They now have a new baseline to address these issues, Sen continues. She points to newly initiated research in the UK set to look into AAAs in women. The multinational collaboration of researchers received endorsement from the Global Cardiovascular Research Funders Forum (GCRFF) Multinational Clinical Trials Initiative for the WARRIORS (Women’s abdominal aortic aneurysm research: repair immediately or routine surveillance) trial. It aims to answer the question: Should women have their aneurysms repaired electively using endovascular aneurysm repair (EVAR) at smaller diameters than men to improve their survival and quality of life? Imperial College London in London, England, is co-ordinating the study, but it will include collaboration with vascular surgeons from Canada, Denmark, The Netherlands, and Sweden, as well as the U.S.

◆ YOUR TASKS:
A – According to the passage on aneurysm research in women, which institution is coordinating the WARRIORS trial?
B – Decide whether each statement agrees with the passage on aneurysm research in women. Answer yes or no for each, and quote the words from the passage that decide it. (i) The WARRIORS trial was endorsed by the Global Cardiovascular Research Funders Forum Multinational Clinical Trials Initiative. (ii) The trial asks whether women should have their aneurysms repaired at larger diameters than men. (iii) The newly initiated research into AAAs in women is in the UK.
C – Continue the passage on aneurysm research in women after its final sentence.

◆ EXTRACTED ENTRIES:
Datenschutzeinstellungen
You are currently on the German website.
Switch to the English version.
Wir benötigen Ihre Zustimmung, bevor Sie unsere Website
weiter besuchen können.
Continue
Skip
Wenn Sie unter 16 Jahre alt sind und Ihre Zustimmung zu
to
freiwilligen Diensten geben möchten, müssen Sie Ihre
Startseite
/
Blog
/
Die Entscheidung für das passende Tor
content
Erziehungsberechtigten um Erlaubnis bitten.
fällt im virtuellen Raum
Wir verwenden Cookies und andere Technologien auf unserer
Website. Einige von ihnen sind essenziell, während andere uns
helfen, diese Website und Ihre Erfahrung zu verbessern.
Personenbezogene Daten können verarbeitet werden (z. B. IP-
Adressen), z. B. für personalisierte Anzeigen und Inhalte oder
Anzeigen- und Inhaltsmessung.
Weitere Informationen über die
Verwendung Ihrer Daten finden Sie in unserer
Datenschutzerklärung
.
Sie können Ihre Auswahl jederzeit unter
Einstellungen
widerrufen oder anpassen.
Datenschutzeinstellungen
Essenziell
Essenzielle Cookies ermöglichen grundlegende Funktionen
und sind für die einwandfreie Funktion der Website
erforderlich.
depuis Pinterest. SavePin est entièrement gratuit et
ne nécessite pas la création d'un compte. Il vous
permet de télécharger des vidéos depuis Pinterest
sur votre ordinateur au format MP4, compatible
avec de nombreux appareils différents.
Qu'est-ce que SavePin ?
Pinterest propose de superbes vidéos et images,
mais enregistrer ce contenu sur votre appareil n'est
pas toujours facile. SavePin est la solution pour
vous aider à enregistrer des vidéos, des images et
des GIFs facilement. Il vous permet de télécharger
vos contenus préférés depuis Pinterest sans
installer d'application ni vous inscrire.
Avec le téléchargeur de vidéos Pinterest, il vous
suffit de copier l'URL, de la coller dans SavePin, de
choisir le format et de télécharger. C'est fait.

◆ RESPONSES FOR EACH TASK:
A – Imperial College London, in London, England.

B –
(i) Yes: "received endorsement from the Global Cardiovascular Research Funders Forum (GCRFF) Multinational Clinical Trials Initiative for the WARRIORS"
(ii) No: "at smaller diameters than men"
(iii) Yes: "newly initiated research in the UK set to look into AAAs in women"

C –
The investigators behind WARRIORS have noted that the rationale and need for this trial, which seeks to recruit nearly 1,200 women, stems from the poor outcomes suffered by women with AAAs. Although women contribute 15–20% of total AAA burden, and one-third of ruptures, they have been significantly underrepresented in trials which guide current AAA repair, the WARRIORS investigators detailed, adding that women have smaller arteries, a four-fold higher rupture risk, and lose eligibility for EVAR at smaller AAA diameters.
“We have learnt that women worry a lot about their AAA, and modeling has suggested that repair of AAA at 4cm for women might result in improved quality of life and reduced overall cost,” the WARRIORS investigators recently commented. “These potential benefits as well as reduction in aneurysm-related mortality, would need to be balanced against the operative risk of early repair.” They state that these areas of uncertainty, regarding the optimal strategy for AAA repair in women, are what the trial seeks to answer.
The Mayo epidemiological study provides timely data pointing to the fact that these and similar questions regarding aneurysms in women are relevant, Sen adds. The need for a population-based study to highlight these was great, Sen and Kalra relate.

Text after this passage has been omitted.